**Collected data**
↓↓↓

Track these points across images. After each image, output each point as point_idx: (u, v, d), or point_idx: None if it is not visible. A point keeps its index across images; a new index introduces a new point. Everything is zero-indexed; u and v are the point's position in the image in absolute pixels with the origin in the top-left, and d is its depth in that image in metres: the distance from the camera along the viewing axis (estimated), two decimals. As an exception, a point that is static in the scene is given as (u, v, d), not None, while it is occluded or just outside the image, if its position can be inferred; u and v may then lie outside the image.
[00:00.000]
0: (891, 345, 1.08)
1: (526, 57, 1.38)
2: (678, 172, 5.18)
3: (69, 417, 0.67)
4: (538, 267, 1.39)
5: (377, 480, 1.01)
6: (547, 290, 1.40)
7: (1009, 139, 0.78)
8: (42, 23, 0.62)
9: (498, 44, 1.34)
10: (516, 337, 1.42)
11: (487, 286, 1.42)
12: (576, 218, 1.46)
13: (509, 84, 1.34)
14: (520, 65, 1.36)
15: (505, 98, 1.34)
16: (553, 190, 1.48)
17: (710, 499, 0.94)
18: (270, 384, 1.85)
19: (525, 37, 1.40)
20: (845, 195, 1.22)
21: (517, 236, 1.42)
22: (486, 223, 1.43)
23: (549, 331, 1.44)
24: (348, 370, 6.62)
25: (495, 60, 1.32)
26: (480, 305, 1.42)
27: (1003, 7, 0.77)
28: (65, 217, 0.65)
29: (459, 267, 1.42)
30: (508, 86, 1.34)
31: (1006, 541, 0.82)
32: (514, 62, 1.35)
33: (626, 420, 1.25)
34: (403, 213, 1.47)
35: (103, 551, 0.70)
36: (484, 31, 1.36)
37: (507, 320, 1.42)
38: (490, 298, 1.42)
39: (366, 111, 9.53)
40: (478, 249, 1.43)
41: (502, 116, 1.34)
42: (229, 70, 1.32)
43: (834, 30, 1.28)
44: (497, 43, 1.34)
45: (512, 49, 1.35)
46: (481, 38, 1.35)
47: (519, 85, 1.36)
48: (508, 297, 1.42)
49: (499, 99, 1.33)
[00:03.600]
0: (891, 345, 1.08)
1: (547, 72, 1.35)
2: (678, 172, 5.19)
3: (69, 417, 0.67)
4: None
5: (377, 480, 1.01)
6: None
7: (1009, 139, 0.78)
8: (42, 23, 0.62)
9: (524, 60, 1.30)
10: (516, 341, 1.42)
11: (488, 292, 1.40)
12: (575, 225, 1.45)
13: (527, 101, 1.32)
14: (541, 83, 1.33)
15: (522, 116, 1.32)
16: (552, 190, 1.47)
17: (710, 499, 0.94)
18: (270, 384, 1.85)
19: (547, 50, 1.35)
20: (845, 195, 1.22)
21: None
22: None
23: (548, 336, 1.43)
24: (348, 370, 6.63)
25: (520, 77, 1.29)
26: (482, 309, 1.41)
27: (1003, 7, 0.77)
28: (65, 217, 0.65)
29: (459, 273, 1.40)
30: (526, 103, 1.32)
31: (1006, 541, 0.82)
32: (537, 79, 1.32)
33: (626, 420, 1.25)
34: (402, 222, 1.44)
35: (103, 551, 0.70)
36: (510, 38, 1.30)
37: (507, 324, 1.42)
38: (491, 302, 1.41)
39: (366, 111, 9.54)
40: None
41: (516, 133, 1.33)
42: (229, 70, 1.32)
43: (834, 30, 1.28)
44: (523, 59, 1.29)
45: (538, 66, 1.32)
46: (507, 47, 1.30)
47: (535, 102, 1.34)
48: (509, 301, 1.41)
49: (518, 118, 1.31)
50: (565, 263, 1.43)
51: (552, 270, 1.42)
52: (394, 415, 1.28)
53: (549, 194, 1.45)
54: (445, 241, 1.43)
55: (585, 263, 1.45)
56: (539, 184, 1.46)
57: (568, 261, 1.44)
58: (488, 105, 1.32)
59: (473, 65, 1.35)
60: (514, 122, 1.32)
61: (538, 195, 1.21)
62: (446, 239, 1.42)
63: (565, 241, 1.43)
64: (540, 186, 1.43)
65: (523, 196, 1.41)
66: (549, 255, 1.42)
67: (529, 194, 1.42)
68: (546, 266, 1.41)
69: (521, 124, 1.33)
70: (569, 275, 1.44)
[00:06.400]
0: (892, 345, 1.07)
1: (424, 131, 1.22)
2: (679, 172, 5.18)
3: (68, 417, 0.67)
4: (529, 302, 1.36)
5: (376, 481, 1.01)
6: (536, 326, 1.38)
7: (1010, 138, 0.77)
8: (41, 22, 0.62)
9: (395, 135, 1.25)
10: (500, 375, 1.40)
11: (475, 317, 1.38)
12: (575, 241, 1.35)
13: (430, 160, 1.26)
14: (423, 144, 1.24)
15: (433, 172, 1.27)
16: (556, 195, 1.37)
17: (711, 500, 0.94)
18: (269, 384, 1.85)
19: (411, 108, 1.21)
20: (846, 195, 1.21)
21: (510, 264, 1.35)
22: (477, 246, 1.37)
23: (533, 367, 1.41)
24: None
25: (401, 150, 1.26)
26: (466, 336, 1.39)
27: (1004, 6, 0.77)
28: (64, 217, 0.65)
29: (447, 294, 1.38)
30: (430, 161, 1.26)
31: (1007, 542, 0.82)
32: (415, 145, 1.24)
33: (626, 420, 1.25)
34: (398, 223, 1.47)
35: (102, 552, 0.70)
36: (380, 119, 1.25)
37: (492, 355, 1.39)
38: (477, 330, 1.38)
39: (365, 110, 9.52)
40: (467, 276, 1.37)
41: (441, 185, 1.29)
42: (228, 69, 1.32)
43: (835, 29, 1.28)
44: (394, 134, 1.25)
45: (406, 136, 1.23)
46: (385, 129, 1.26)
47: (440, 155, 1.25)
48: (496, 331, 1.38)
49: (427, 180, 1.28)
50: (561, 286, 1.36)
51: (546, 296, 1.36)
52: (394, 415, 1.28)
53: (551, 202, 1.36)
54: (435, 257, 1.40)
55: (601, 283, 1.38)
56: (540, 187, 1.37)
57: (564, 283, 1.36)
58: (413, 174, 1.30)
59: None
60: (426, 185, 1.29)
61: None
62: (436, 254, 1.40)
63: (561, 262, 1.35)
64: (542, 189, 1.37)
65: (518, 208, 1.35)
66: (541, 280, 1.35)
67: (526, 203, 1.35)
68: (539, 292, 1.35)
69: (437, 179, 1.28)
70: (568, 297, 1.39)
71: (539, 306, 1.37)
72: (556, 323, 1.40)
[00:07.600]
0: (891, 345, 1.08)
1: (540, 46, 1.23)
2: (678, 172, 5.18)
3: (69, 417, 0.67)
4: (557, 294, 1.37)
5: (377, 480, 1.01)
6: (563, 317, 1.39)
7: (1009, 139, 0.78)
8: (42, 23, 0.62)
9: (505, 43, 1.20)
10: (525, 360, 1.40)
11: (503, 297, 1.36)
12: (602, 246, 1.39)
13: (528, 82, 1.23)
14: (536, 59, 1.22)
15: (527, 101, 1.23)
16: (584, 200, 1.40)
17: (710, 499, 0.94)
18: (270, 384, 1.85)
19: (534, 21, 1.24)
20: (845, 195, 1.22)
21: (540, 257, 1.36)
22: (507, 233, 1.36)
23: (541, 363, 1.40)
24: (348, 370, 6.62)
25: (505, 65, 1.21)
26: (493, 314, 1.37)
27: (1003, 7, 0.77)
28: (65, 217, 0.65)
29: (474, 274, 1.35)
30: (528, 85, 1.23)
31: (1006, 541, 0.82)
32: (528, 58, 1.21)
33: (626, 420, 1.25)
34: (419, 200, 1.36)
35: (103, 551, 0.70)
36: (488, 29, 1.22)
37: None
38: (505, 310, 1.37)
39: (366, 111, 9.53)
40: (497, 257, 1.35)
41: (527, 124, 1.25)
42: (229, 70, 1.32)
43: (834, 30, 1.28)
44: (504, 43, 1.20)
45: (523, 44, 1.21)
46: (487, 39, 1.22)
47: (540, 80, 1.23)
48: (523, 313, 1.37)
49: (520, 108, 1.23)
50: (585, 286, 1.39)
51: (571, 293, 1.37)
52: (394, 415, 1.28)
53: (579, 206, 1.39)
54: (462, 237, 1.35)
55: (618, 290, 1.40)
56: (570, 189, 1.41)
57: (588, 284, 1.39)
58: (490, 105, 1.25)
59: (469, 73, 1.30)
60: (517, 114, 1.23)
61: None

↑↑↑

**Exercise objective**
All that is needed is the exact run of lines above from the line containing "37: (507, 320, 1.42)" through the line containing "48: (508, 297, 1.42)", both of them included.

**Task output**
37: (507, 320, 1.42)
38: (490, 298, 1.42)
39: (366, 111, 9.53)
40: (478, 249, 1.43)
41: (502, 116, 1.34)
42: (229, 70, 1.32)
43: (834, 30, 1.28)
44: (497, 43, 1.34)
45: (512, 49, 1.35)
46: (481, 38, 1.35)
47: (519, 85, 1.36)
48: (508, 297, 1.42)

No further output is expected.